50 Signs You Might Be A Hipster…
1.
“If your bike is older than you are, you might be a hipster.”
2.
“If you pay more per pound for salt than for steak, you might be a hipster.”
3.
“If you’ve gotten a DUI on a unicycle…”
4.
“If you complain about gentrification while shopping at a Whole Foods/Trader Joe’s/Sprouts, you might be a hipster.”
5.
“If the tattoo on your arm cost more than your car, you might be a hipster.”
6.
“If you pay a lot of money to look poor, you might be a hipster.”
7.
“If you used a laptop to buy a typewriter, you’re probably a hipster.”
8.
“If your morning coffee has more words in its name than a typical newspaper headline, you might be a hipster.”
9.
“If you raid your grandparents’ closet for new outfits….You might be a hipster.”
10.
“If you’re sporting the same mustache as the cat on your T-shirt…”
11.
“If you sip fruit-infused water through an eco-straw in a mason jar, youuuu might be a hipster.”
12.
“If you can tell me where the beverage you are consuming was grown, you might be a hipster.”
13.
“If you spend more on mustache wax than you do on soap…”
14.
“If you own more suspenders than belts, you might be a hipster.”
15.
“If you have a marbled wood cover for your MacBook Pro.”
16.
“You might be a hipster if you run an artisanal mayonnaise store in Brooklyn.”
17.
“If you graduated from a liberal-arts college and immediately moved to NYC, you might be a hipster. Bonus points if it’s Bushwick.”
18.
“If you dress like a lumberjack but the closest you’ve ever come to an axe is your body spray…you might be a hipster.”
19.
“If you can’t pay your art-school student loans because you spent it all on craft beer, you might be a hipster.”
20.
“If you use smoke from tobacco you grew and aged to calm your beehive, you might be a hipster.”
21.
“If people look at you and your friends and assume a Civil War reenactment has come into town, you might be a hipster.”
22.
“If you like things because others hate them and hate things because others like them, you might be a hipster.”
23.
“If your girlfriend’s tongue stud got stuck in one of your ear gauges at a Neutral Milk Hotel concert, you might be a hipster.”
24.
“If you refer to going to Coachella as a pilgrimage, you might be a hipster.”
25.
“If you are getting your Master’s in Brewing.”
26.
“If you’re a white person who protests for black lives matter while living in a gentrified formerly African American neighborhood, you might be a hipster.”
27.
“If your dog is a vegan, you might be a hipster.”
28.
“If you complain about globalism on an iPhone.”
29.
“If you order a craft wheat ale to wash down your pizza with gluten-free crust, you might be a hipster.”
30.
“If you regularly tell people about four or more activities you were doing ‘before they were cool,’ you might be a hipster.”
31.
“If you have sparkles in your beard youuuu might be a hipster.”
32.
“You might be a hipster if you look like lumberjack but really you’re a trust fund baby.”
33.
“If you ‘liked them before they got big,’ you might be a hipster.”
34.
“If you complain about people obsessing over social media on social media, you may be a hipster.”
35.
“If your pants are tighter than your underwear, you might be a hipster.”
36.
“If you installed a cassette player into your brand-new Toyota Prius, then you might be a hipster.”
37.
“If you complain about capitalism to your cashier at Whole Foods, you might be a hipster…

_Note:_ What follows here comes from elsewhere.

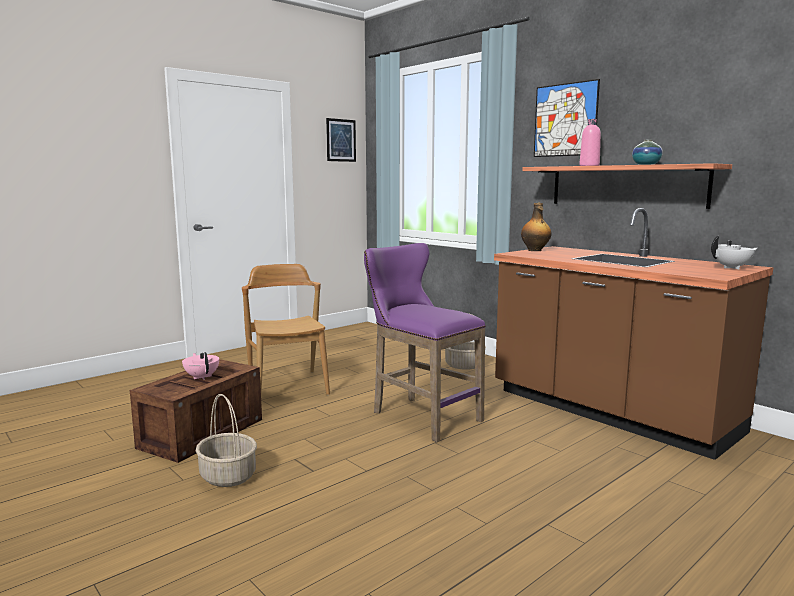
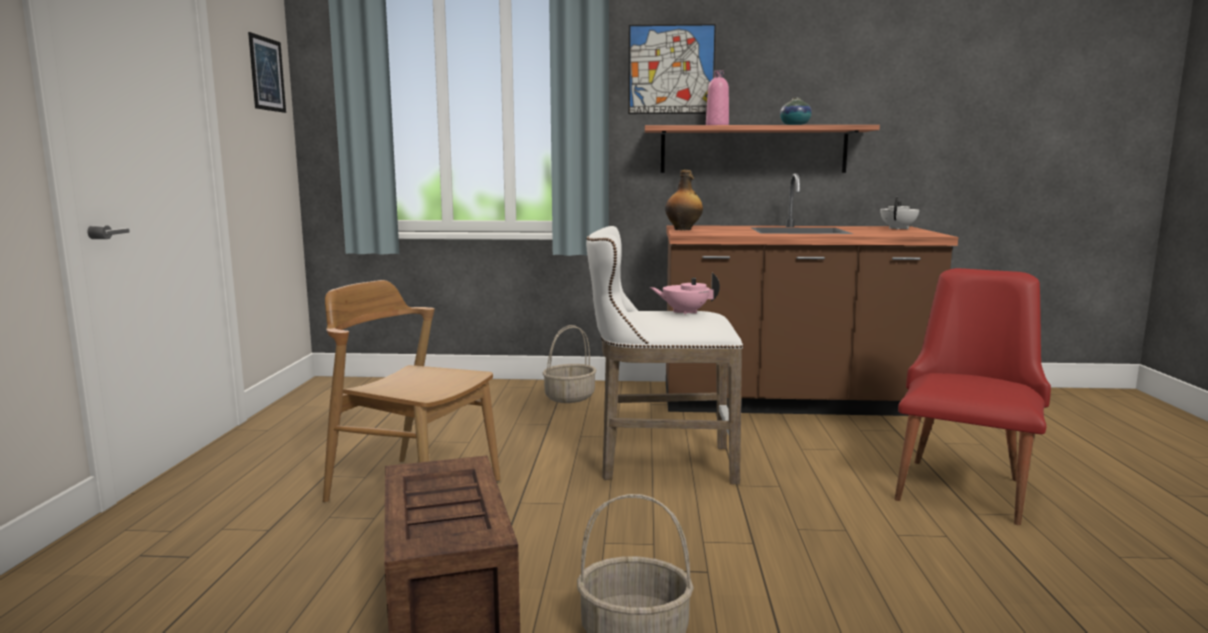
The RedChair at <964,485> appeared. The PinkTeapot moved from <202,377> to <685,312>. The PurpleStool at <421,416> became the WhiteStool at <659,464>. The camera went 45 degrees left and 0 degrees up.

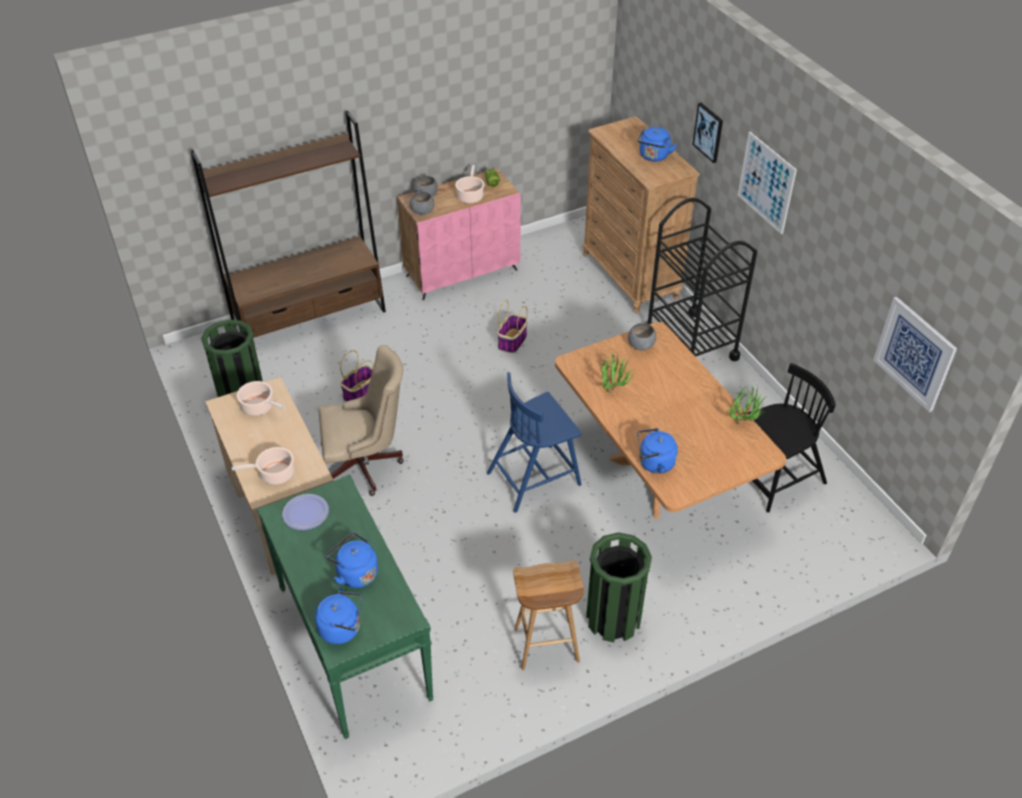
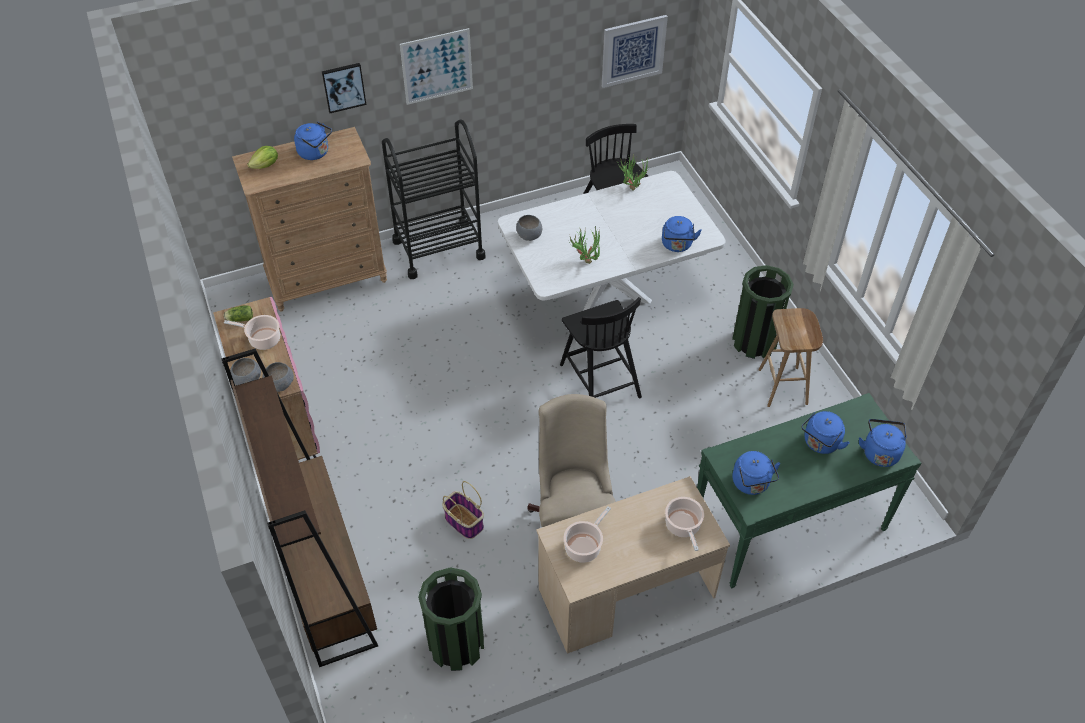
The Basket at <512,342> disappeared. The Lettuce at <266,165> appeared. The Plate at <305,513> was replaced by the BlueKettle at <752,484>. The BlueChair at <535,477> became the BlackChair at <599,379>. The BrownDiningTable at <655,478> became the WhiteDiningTable at <606,296>. The camera went 85 degrees left and 5 degrees up.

Unfortunately, I had to witness this in person…”
38.
“If you can pass small mammals through your earlobes, you might be a hipster.”
39.
“If you’ve ever considered adding sriracha to a PBR, you might be a hipster.”
40.
“If you got a prescription for Adderall, but not the eyeglasses on your face, you might be a hipster.”
41.
“If you wear a scarf with a short-sleeved shirt…”
42.
“If you spend more money on coffee than you do for rent…..You might be a hipster.”
43.
“If all the members of your favorite band know your name, you might be a hipster.”
44.
“If your water costs more than your beer…”
45.
“If you spend more on bottled water and beard care products than on your rent…you might be a hipster.”
46.
“If your mustache has ever gotten tangled in a toothbrush your mom bought you, you might be a hipster.”
47.
“If you hate capitalism and tweet about it from your Macbook Pro in a Starbucks you might be a hipster.”
48.
“If you wear a mesh cap/trucker hat but have ever used the phrase ‘toxic masculinity,’ you might be a hipster.”
49.
“If you complain that you are oppressed by society while attending one of the most expensive schools in the country while wearing some of the most expensive clothes in the country and while taking pictures with one of the most expensive phones in the country you might be a hipster.”
50.
“If you’re over 20 years old, still live with your parents, and keep blaming everyone else for your mistakes, you may be a hipster.”